Tailorlux supports master thesis on spectral analysis and quantification of optical markers in cotton textiles
Tailorlux has been supporting young scientists for many years. This also applies to a master’s thesis written by Yannik Berndsen on the topic of “Probabilistic Deep Learning for Spectral Analysis and Quantification of Optical Markers in Cotton Textiles”. Tailorlux provided technical and organizational support for the master’s thesis. Yannik was supervised by Tailorlux project engineer Dario Porchetta.
Behind the complex name of the work stands the tedious task of collecting endless cotton samples. Yannik’s goal was to train each available integriTEX sample with an algorithm capable of distinguishing between materials and blends. All of these samples were scanned using the TaQuAs sensor, a quantitative sensor developed by Tailorlux. The master’s thesis also included the development of Tailorlux’s recently issued patent GB2592691.

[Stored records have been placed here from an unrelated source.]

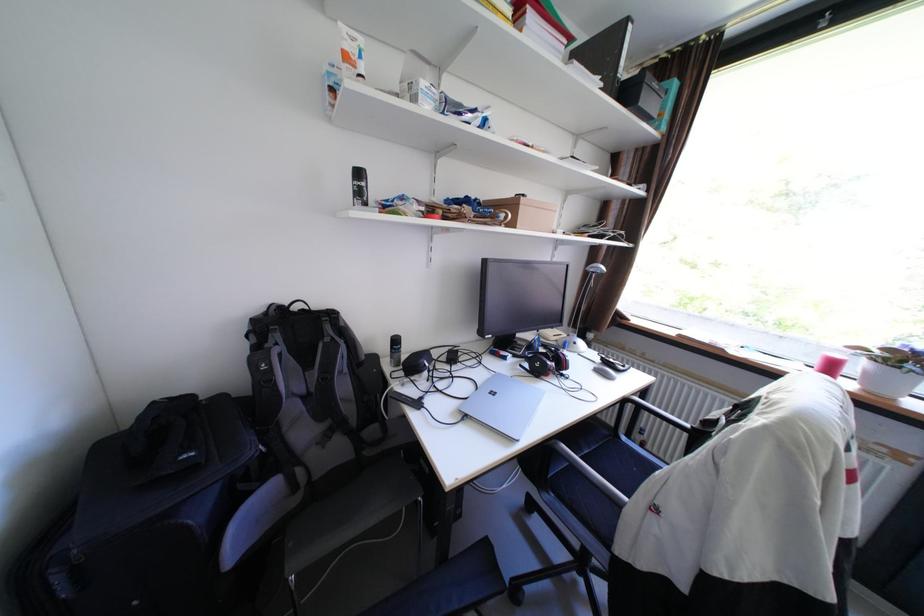
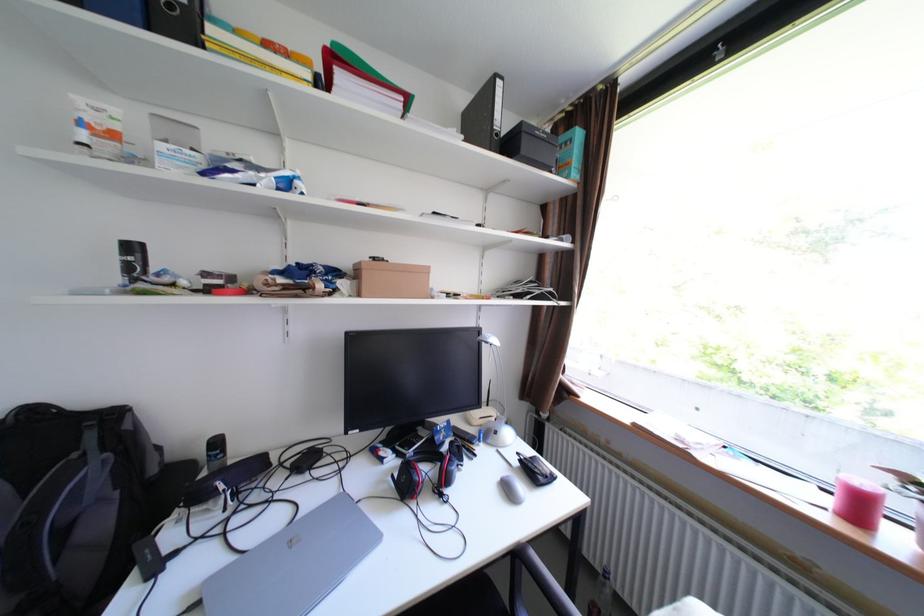
Find the pixel in the second image that matches (x=370, y=175) in the first image.

(143, 248)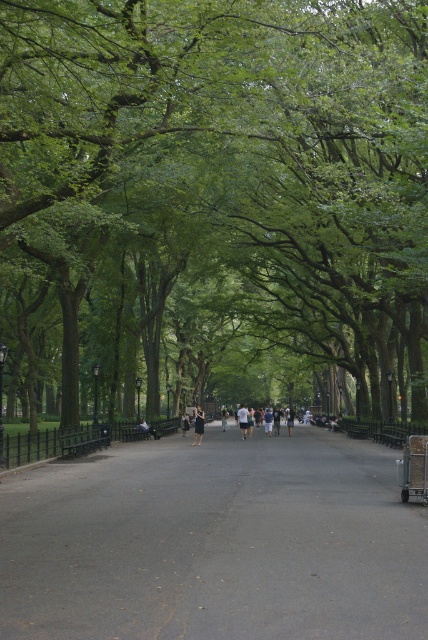
You are standing at the starting point of the park pathway. There is a dark asphalt road at center. If you walk straight ahead, will you eventually reach the point marked as point (x=214, y=541)?

Yes, because the point (x=214, y=541) indicates the dark asphalt road at center, so walking straight ahead along the path will lead you directly to that point.

You are standing at the entrance of the park and want to reach the dark asphalt road at center. According to the map coordinates, where should you head towards?

The dark asphalt road at center is located at point [214,541], so you should head towards that coordinate to reach it.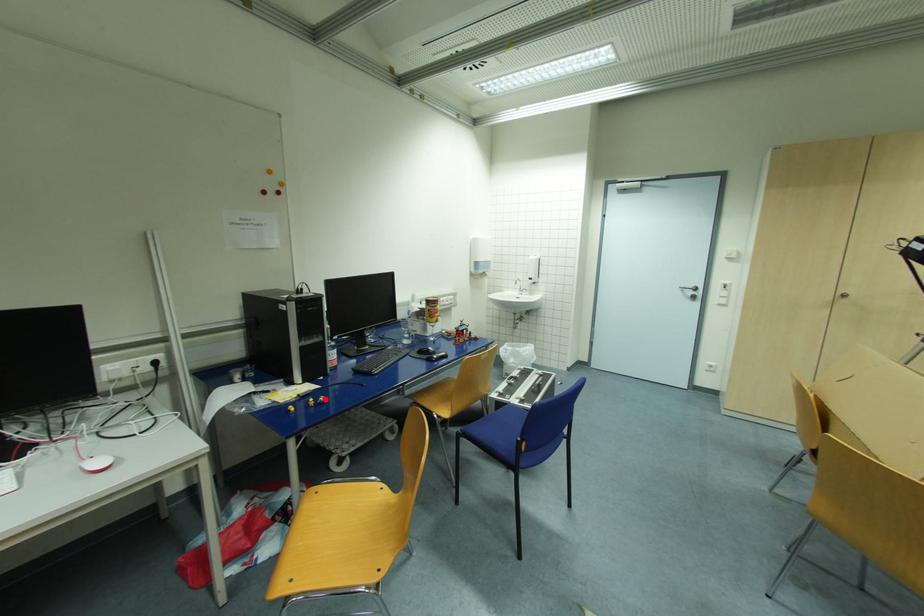
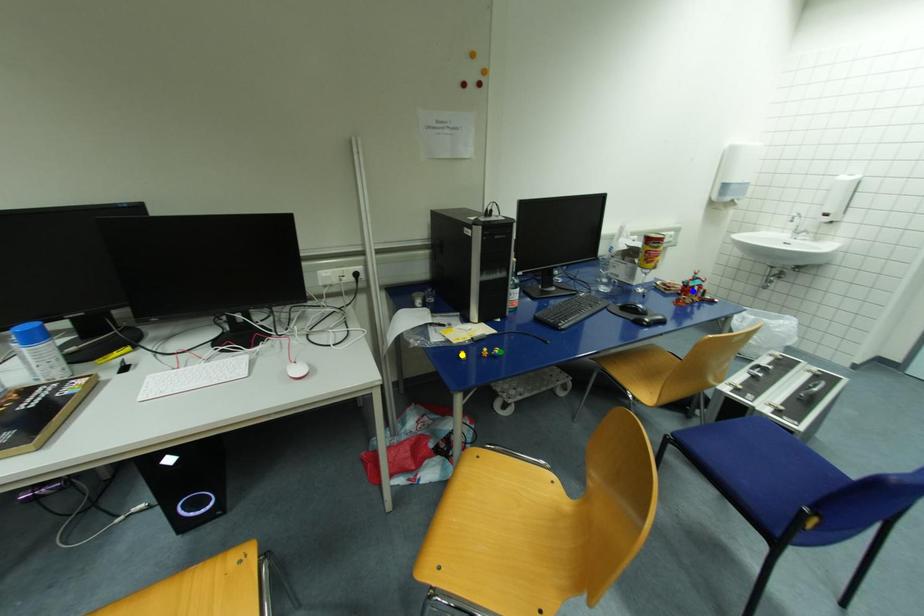
Question: I am providing you with two images of the same scene from different viewpoints. A red point is marked on the first image. You are given multiple points on the second image. Which mark in image 2 goes with the point in image 1?

Choices:
 (A) blue point
 (B) yellow point
 (C) green point

Answer: (C)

“The use of deep learning algorithms for spectral analysis in combination with imaging goes far beyond the standards of chemometric models and will allow us to analyze the quantification of ingredients in material streams more accurately than ever before. This step is another milestone in our development roadmap, which we have already secured with our IP rights,” says Dr. Steffen Driever, who also actively supported Yannik during his work at Tailorlux and his master thesis.
The master thesis was handed over to Jun.-Prof. Dr. Risse on March 17, 2022 at the Schlossplatz in Münster.
Tailorlux would like to thank Yannik for his commitment and cooperation and wishes him all the best for his future career.